E no entanto, apesar de a emigração ser sob certos aspectos um mal, em determinadas circunstâncias é, como se costuma dizer, um mal necessário. Devem envidar-se todos os esforços — e certamente muito se faz com tal finalidade — para que este mal no sentido material não comportedanos de maior no sentido moral, e até mesmo para que, na medida em que é possível, ele traga uma melhoria na vida pessoal, familiar e social do emigrado; e isto diz respeito quer ao país de chegada quer à pátria de onde partiu. Neste domínio, muitíssimas coisas dependem de uma justa legislação, em particular quando se trata dos direitos do homem do trabalho. Comprende-se, pois, que tal problema, sobretudo se focado deste ponto de vista, tenha cabimento no contexto das presentes considerações.

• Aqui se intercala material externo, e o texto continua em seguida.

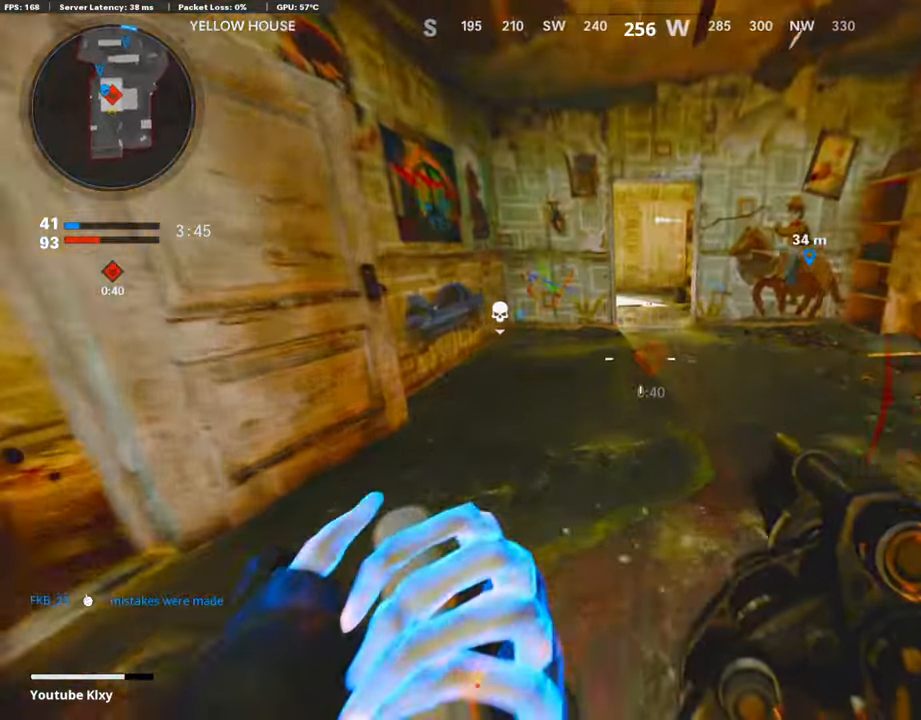
{"buttons": [], "left_stick": "up", "right_stick": "center", "events": [[185, "right_stick", "left"], [269, "right_stick", "center"]]}
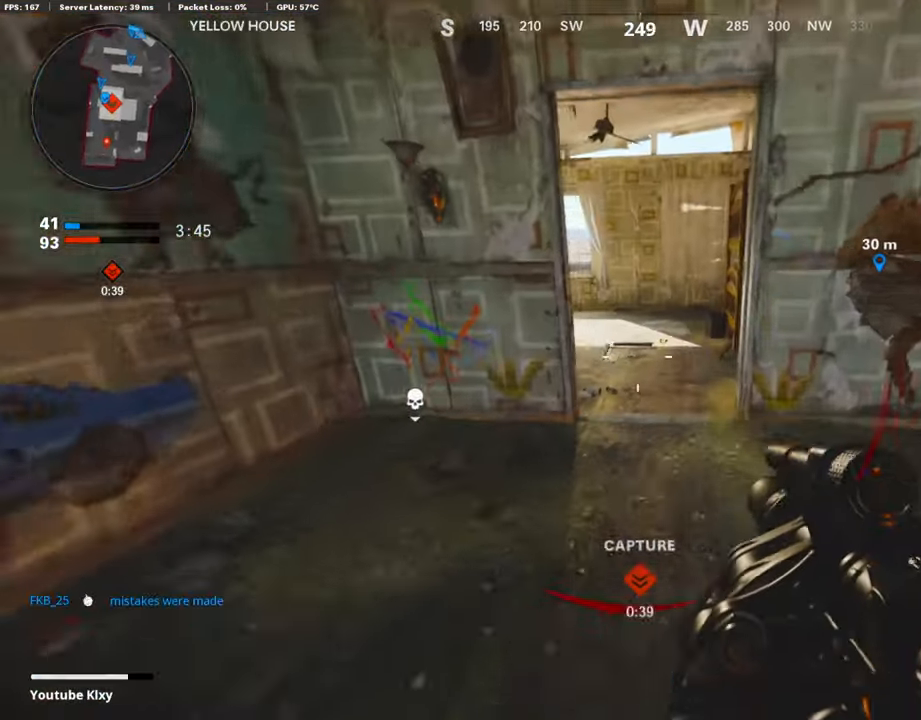
{"buttons": [], "left_stick": "up", "right_stick": "up", "events": [[50, "right_stick", "left"], [201, "right_stick", "center"], [302, "R3", "down"], [470, "R3", "up"], [470, "right_stick", "up"]]}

A coisa mais importante é que o homem que trabalha fora do seu país natal, como emigrado permanente ou como trabalhador ocasional, não venha a encontrar-se desfavorecido pelo que se refere aos direitos relativos ao trabalho, em confronto com os trabalhadores dessa sociedade determinada. A emigração por motivo de trabalho não pode de maneira nenhuma tornar-se uma ocasião de exploração financeira ou social. No que diz respeito à relação de trabalho com o trabalhador imigrado devem ser válidos os mesmos critérios seguidos para todos os outros trabalhadores da mesma sociedade. O valor do trabalho deve ser medido com a mesma medida e não tendo em linha de conta a diferença de nacionalidade, de religião ou de raça. Com mais razão ainda, não pode ser explorada a situação de constrangimento em que se encontre o imigrado. Todas estas circunstâncias devem absolutamente ceder — naturalmente depois de terem sido tomadas em consideração as qualificações específicas — diante do valor fundamental do trabalho, valor que anda ligado com a dignidade da pessoa humana. E uma vez mais vem ao caso repetir o princípio fundamental: a hierarquia dos valores, o sentido profundo do trabalho exigem que o capital esteja em função do trabalho e não o trabalho em função do capital.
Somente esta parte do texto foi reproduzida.